> Required action
Take from the entries below the stretch from the line with "(408, 210) = (653, 281): flashlight" through the line with "(292, 353) = (308, 264): plush", and return it exactly, leaving the pictures out.

> Input records
[Start of Attachment]

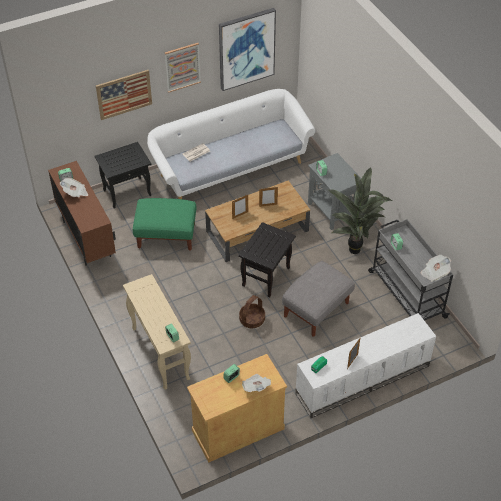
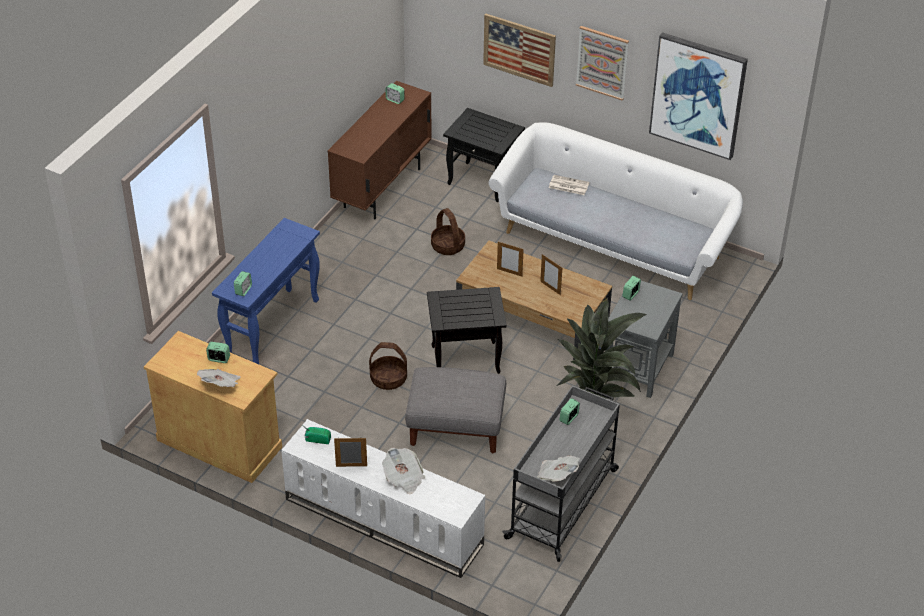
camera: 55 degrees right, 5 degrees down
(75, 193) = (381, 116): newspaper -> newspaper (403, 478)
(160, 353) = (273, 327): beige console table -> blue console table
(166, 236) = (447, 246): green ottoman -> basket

[End of Attachment]
[Start of Attachment]

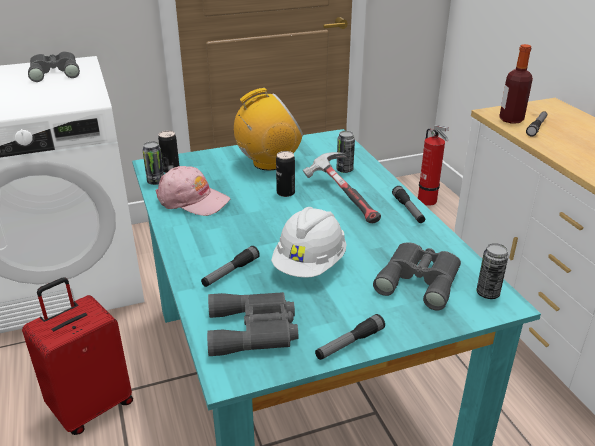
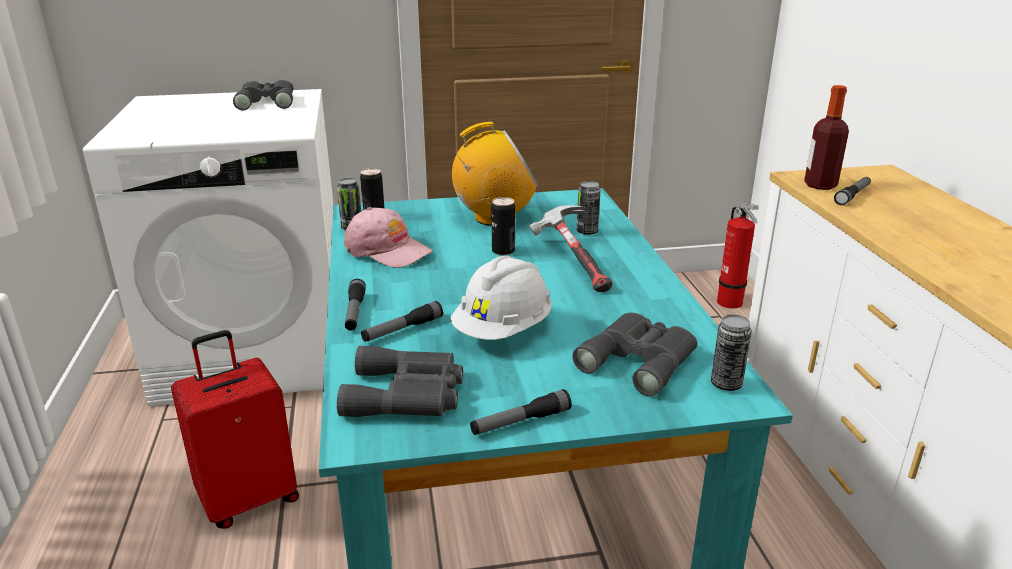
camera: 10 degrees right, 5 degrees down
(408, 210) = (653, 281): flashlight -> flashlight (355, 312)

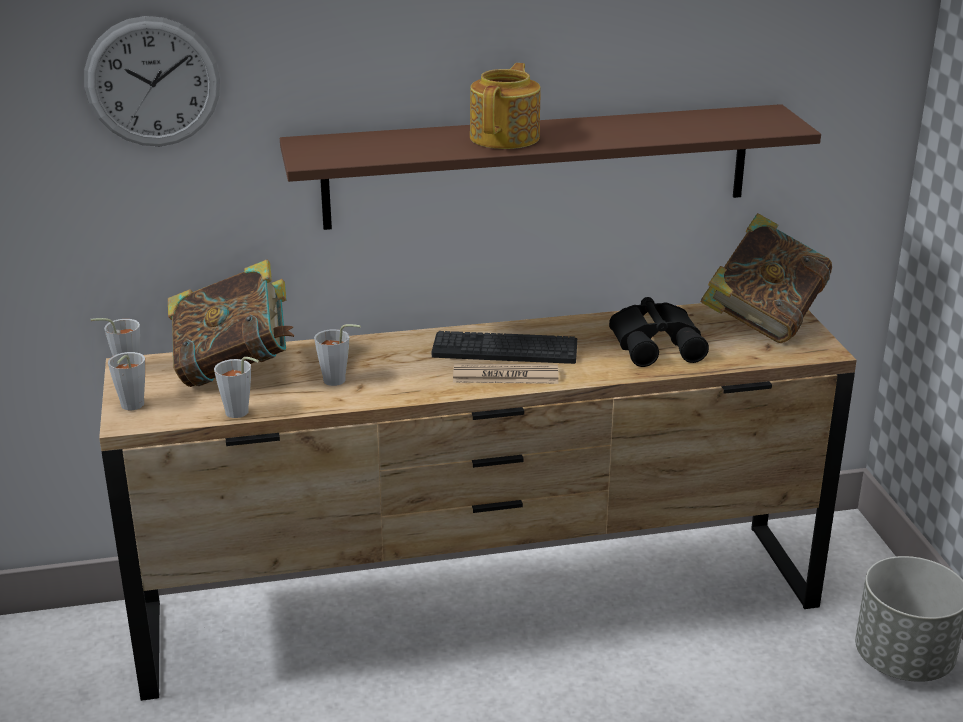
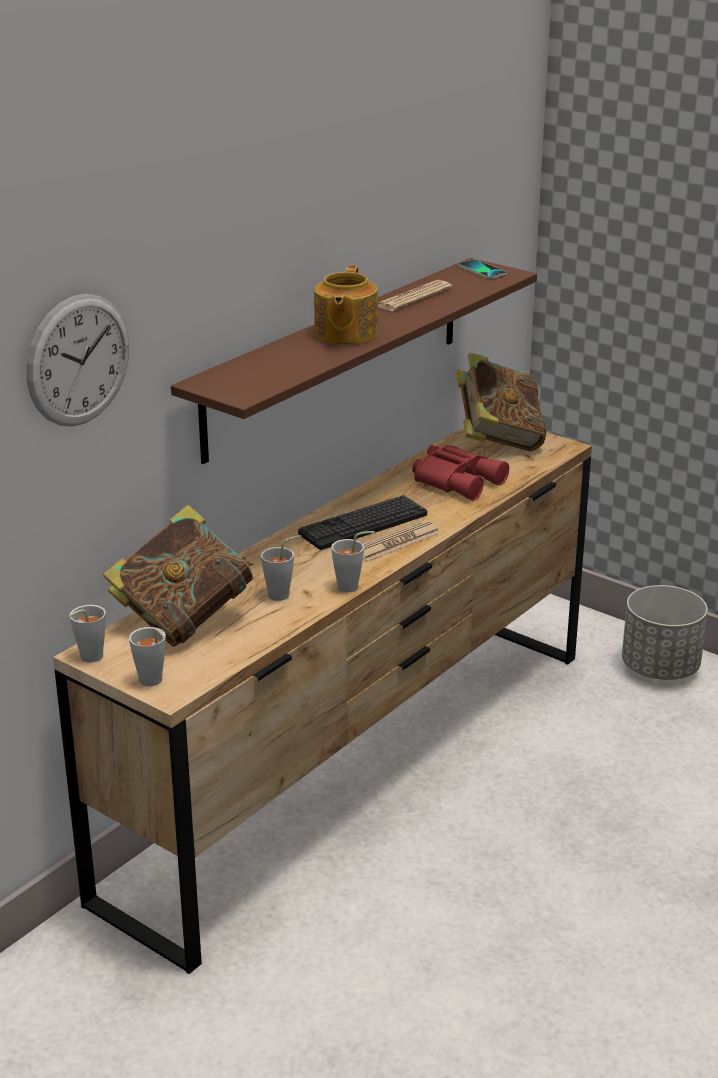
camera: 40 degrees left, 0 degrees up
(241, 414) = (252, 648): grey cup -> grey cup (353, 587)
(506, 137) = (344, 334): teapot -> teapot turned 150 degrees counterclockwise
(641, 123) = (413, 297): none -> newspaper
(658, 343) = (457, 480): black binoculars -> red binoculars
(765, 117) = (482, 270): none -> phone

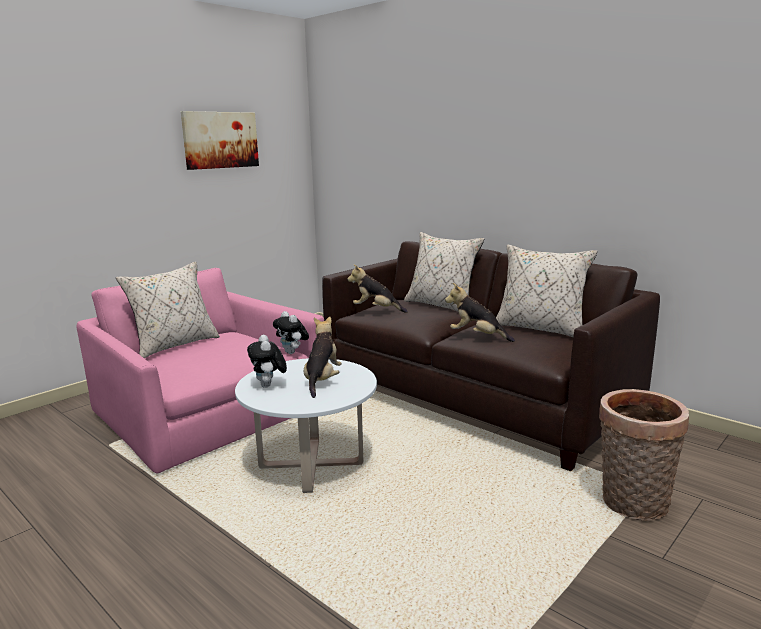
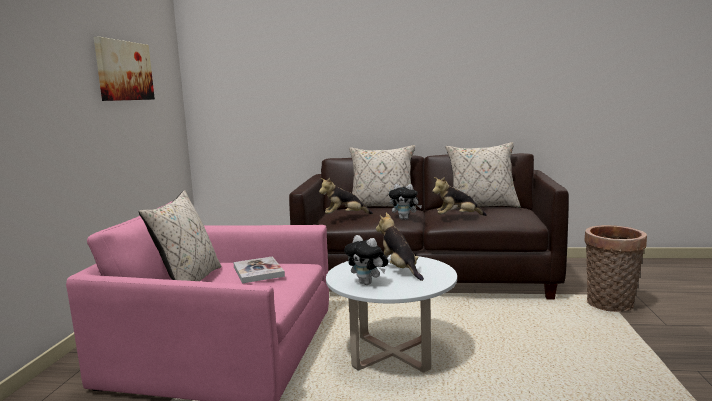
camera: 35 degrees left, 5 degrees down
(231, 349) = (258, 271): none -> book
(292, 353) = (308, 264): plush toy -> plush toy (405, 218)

[End of Attachment]
[Start of Attachment]

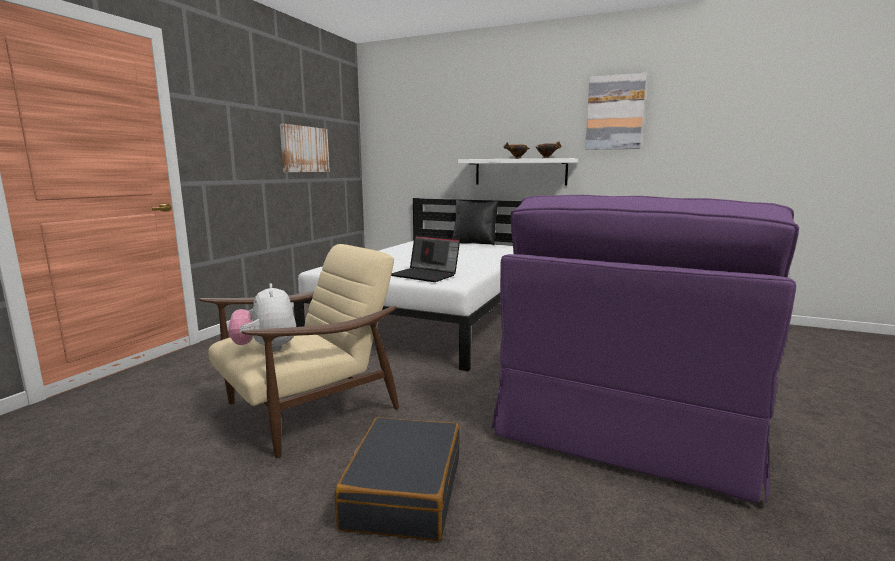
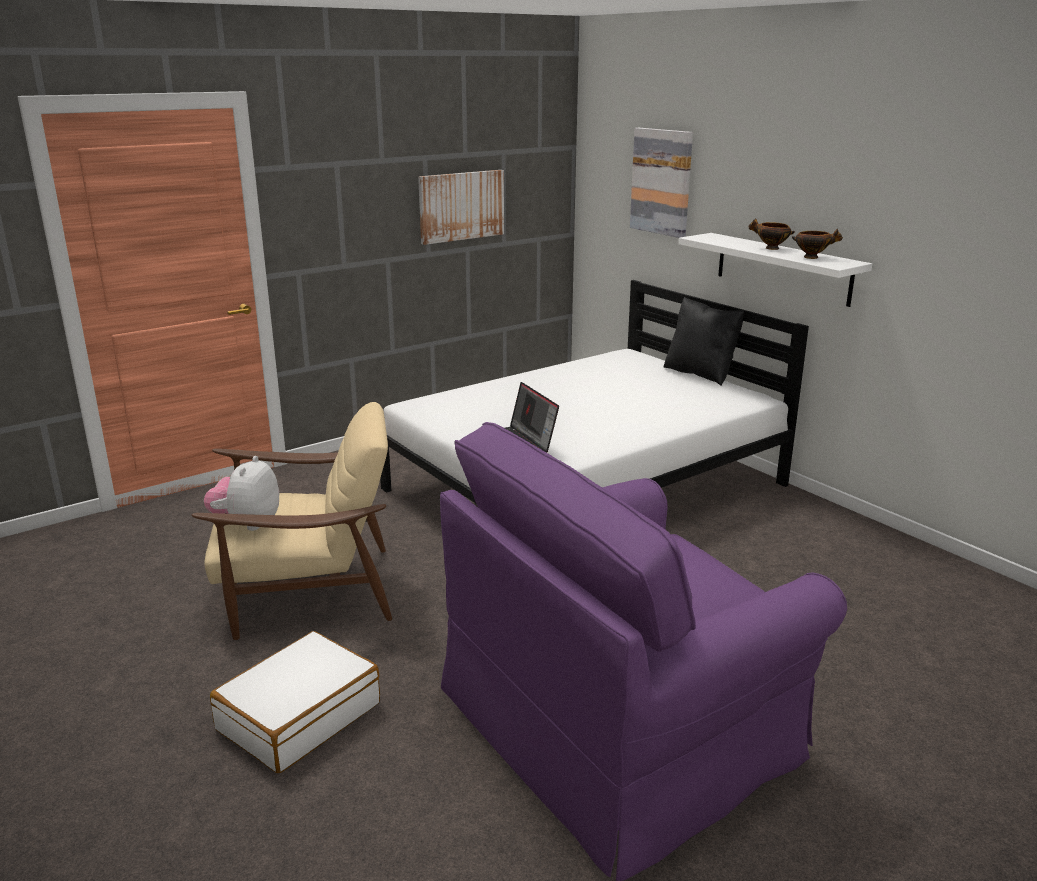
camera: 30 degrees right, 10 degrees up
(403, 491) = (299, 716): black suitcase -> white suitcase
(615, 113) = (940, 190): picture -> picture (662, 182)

[End of Attachment]

> Written reply
(408, 210) = (653, 281): flashlight -> flashlight (355, 312)

camera: 40 degrees left, 0 degrees up
(241, 414) = (252, 648): grey cup -> grey cup (353, 587)
(506, 137) = (344, 334): teapot -> teapot turned 150 degrees counterclockwise
(641, 123) = (413, 297): none -> newspaper
(658, 343) = (457, 480): black binoculars -> red binoculars
(765, 117) = (482, 270): none -> phone

camera: 35 degrees left, 5 degrees down
(231, 349) = (258, 271): none -> book
(292, 353) = (308, 264): plush toy -> plush toy (405, 218)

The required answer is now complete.